Joint position lists:
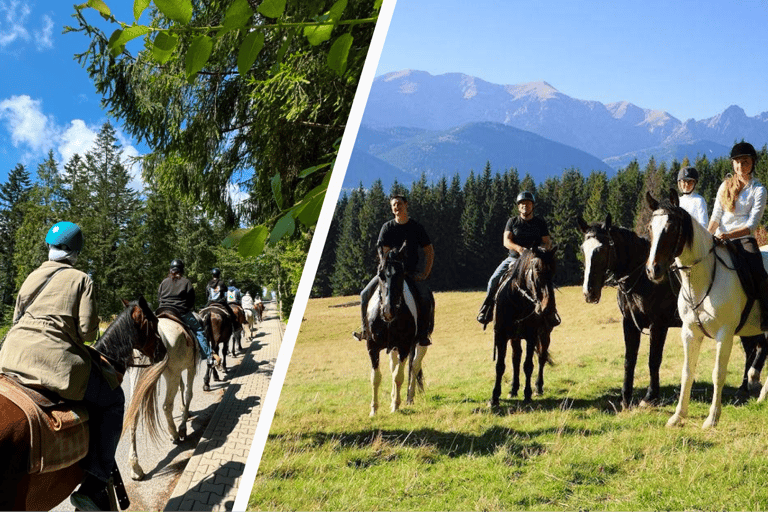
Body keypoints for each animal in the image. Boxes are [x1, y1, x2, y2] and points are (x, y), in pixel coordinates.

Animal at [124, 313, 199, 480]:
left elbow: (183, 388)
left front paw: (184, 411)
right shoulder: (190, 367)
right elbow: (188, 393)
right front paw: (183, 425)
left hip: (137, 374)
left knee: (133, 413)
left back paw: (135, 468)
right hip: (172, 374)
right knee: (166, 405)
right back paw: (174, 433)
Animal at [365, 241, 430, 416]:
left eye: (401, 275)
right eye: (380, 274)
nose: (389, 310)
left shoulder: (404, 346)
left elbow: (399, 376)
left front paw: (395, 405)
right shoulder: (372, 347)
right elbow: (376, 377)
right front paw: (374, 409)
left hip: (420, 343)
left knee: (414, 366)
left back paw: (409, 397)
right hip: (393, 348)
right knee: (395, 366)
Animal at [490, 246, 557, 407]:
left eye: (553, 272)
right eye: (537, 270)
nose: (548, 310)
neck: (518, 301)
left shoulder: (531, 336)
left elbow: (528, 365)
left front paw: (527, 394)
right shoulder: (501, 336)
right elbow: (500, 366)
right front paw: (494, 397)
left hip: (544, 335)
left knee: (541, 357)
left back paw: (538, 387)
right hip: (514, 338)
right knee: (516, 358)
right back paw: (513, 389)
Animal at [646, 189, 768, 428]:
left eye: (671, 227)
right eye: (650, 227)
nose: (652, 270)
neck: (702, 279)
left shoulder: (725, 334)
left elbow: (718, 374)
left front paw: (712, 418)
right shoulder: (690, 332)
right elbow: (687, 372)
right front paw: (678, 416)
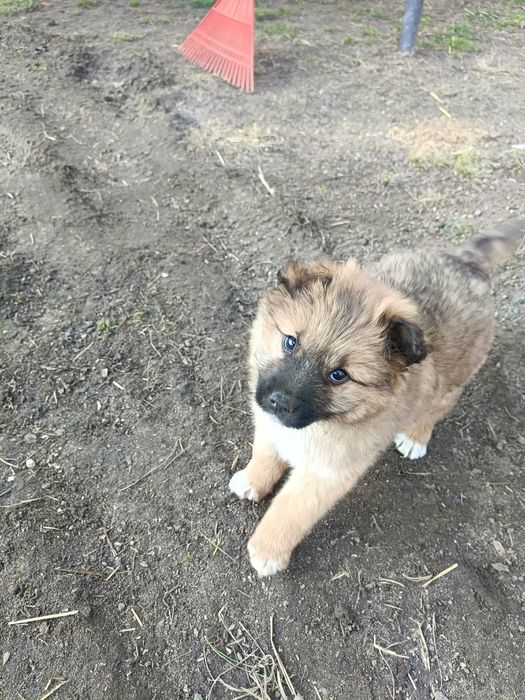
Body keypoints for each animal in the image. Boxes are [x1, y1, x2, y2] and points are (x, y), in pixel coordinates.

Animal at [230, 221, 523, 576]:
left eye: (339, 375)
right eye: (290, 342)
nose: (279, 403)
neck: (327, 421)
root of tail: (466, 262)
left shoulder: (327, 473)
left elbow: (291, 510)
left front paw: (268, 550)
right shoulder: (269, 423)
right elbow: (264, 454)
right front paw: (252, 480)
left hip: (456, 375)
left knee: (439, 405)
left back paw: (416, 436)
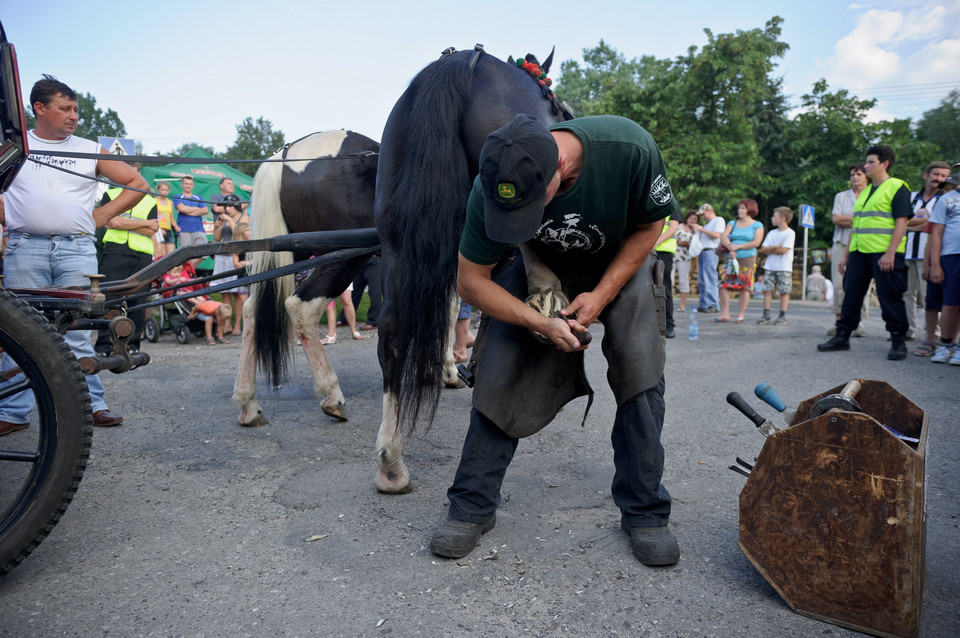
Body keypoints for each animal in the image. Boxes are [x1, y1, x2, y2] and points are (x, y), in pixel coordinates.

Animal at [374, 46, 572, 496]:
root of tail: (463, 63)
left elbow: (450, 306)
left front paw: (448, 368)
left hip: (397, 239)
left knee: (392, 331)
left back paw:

PROBLEM TO WORK ON: Pictures do not belong in the answer. Return the lines above starting at the one with "left front paw: (527, 394)" and ending at the one with "left elbow: (450, 306)", both kept, exactly.

RESPONSE TO THE TASK:
left front paw: (527, 394)
right shoulder: (501, 336)
right elbow: (500, 366)
right front paw: (494, 397)
left hip: (544, 335)
left knee: (541, 357)
left back paw: (538, 387)
right hip: (514, 338)
right knee: (516, 358)
right back paw: (513, 389)
Animal at [646, 189, 768, 428]:
left eye: (671, 227)
right eye: (650, 227)
nose: (652, 270)
neck: (702, 279)
left shoulder: (725, 334)
left elbow: (718, 374)
left front paw: (712, 418)
right shoulder: (690, 332)
right elbow: (687, 372)
right front paw: (678, 416)
Body keypoints for each animal in the image. Boxes are [x1, y1, x2, y2] and points are (x, y), in pixel coordinates.

Animal at [230, 221, 523, 576]:
left eye: (339, 375)
right eye: (290, 342)
nose: (279, 403)
neck: (327, 421)
root of tail: (466, 262)
left shoulder: (327, 473)
left elbow: (291, 510)
left front paw: (268, 550)
right shoulder: (269, 423)
right elbow: (264, 454)
right front paw: (252, 480)
left hip: (456, 375)
left knee: (439, 405)
left back paw: (416, 436)
Body keypoints for each animal in the image. Boxes are [x1, y1, x2, y2] and points are (x, y), in pixel coordinates.

Animal at [374, 46, 572, 496]:
root of tail: (463, 63)
left elbow: (450, 306)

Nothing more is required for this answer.